ICYMI: Golden Calls Out Corporate Greed Behind New TV Ads on Rx Drugs
LEWISTON — In case you missed it, Congressman Jared Golden (ME-02) took to the pages of the Bangor Daily News on Friday to pull back the curtain on a set of misleading political TV ads currently running in Maine. In the op-ed, Golden shows that the misleading ads —which are intended to scare Mainers into opposing popular, common-sense measures to lower prescription drug prices — are funded by a dark money group whose top known contributors include the nation’s biggest pharmaceutical companies.
Rep. Jared Golden (ME-02)
“Hardly six months have gone by since Election Day, but corporate interests are once again flooding our TV screens with misleading, negative political ads. This time it’s the pharmaceutical companies and their allies, who are spending hundreds of thousands of dollars to warn you about a ‘socialist drug takeover’ or American drugs ‘marching straight through Beijing.’ In the ads, a dark and ominous voice tells you there’s a dangerous plan to seize the drug market and that you should call on me, your congressman in the 2nd District, to oppose it.
“It’s not the first time Big Pharma has used these scare tactics. Drug companies have grown used to year after year of sky-high profits while they jack up the price of medications like insulin on working Americans. These companies have a good thing going, and they want to protect it.That’s why they spend millions every year to lobby Congress and stage massive advertising campaigns designed to scare, mislead and distract Americans from the fact that their prescription prices keep going up and up, just like drug company profits.
“So with that in mind, let’s pull back the curtain and see what’s really behind these TV ads.”

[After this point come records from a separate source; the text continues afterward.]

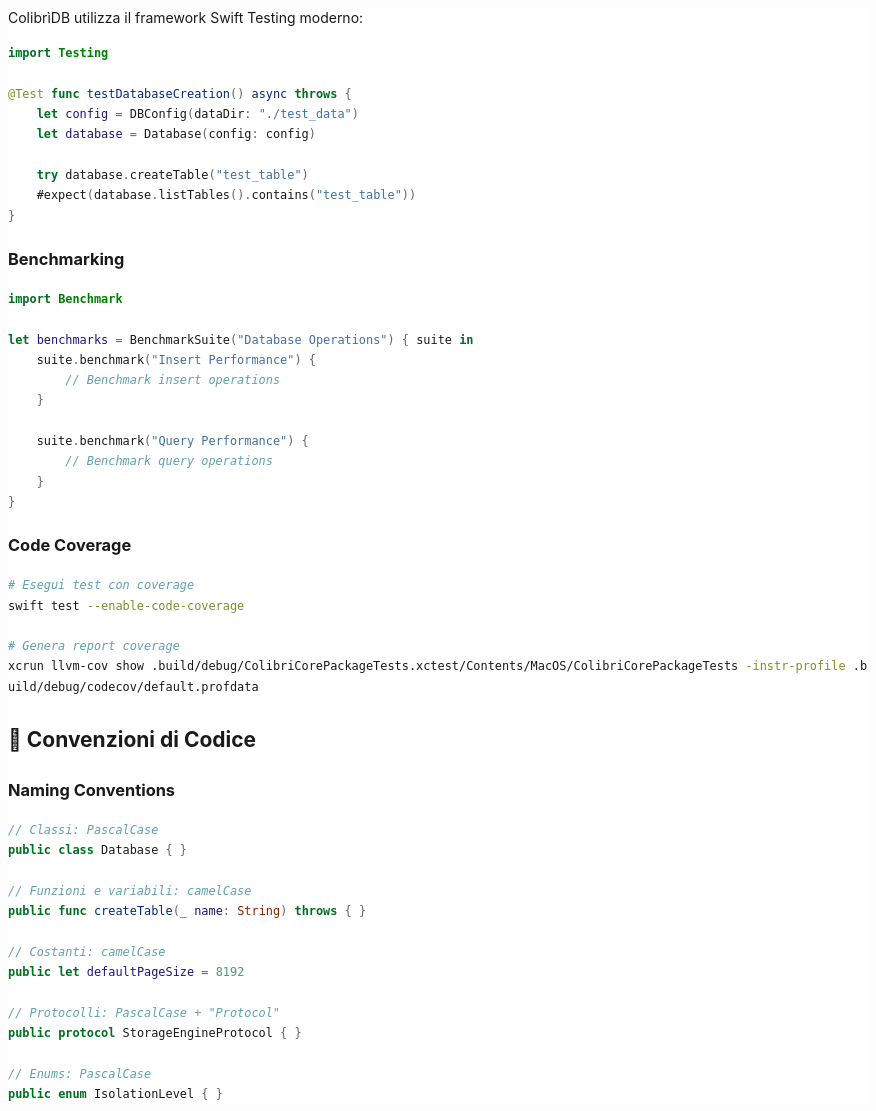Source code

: ColibrìDB utilizza il framework Swift Testing moderno:

```swift
import Testing

@Test func testDatabaseCreation() async throws {
    let config = DBConfig(dataDir: "./test_data")
    let database = Database(config: config)
    
    try database.createTable("test_table")
    #expect(database.listTables().contains("test_table"))
}
```

### Benchmarking

```swift
import Benchmark

let benchmarks = BenchmarkSuite("Database Operations") { suite in
    suite.benchmark("Insert Performance") {
        // Benchmark insert operations
    }
    
    suite.benchmark("Query Performance") {
        // Benchmark query operations
    }
}
```

### Code Coverage

```bash
# Esegui test con coverage
swift test --enable-code-coverage

# Genera report coverage
xcrun llvm-cov show .build/debug/ColibriCorePackageTests.xctest/Contents/MacOS/ColibriCorePackageTests -instr-profile .build/debug/codecov/default.profdata
```

## 📝 Convenzioni di Codice

### Naming Conventions

```swift
// Classi: PascalCase
public class Database { }

// Funzioni e variabili: camelCase
public func createTable(_ name: String) throws { }

// Costanti: camelCase
public let defaultPageSize = 8192

// Protocolli: PascalCase + "Protocol"
public protocol StorageEngineProtocol { }

// Enums: PascalCase
public enum IsolationLevel { }
```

Congressman Golden has made lowering prescription drug prices for Mainers a top priority. Last month, he and three other representatives led a group of over 80 lawmakers calling on the Biden Administration to allow Medicare to negotiate lower drug prices for America’s seniors and use the savings generated to lower the eligibility age for Medicare to 60. Last Congress, he cosponsored and voted to pass H.R. 3, the Lower Drug Costs Now Act. One of the first bills he introduced when he came to Congress was the FLAT Prices Act, which would help lower drug costs by punishing pharmaceutical companies for abusive price hikes and limiting monopoly periods to encourage competition from generics.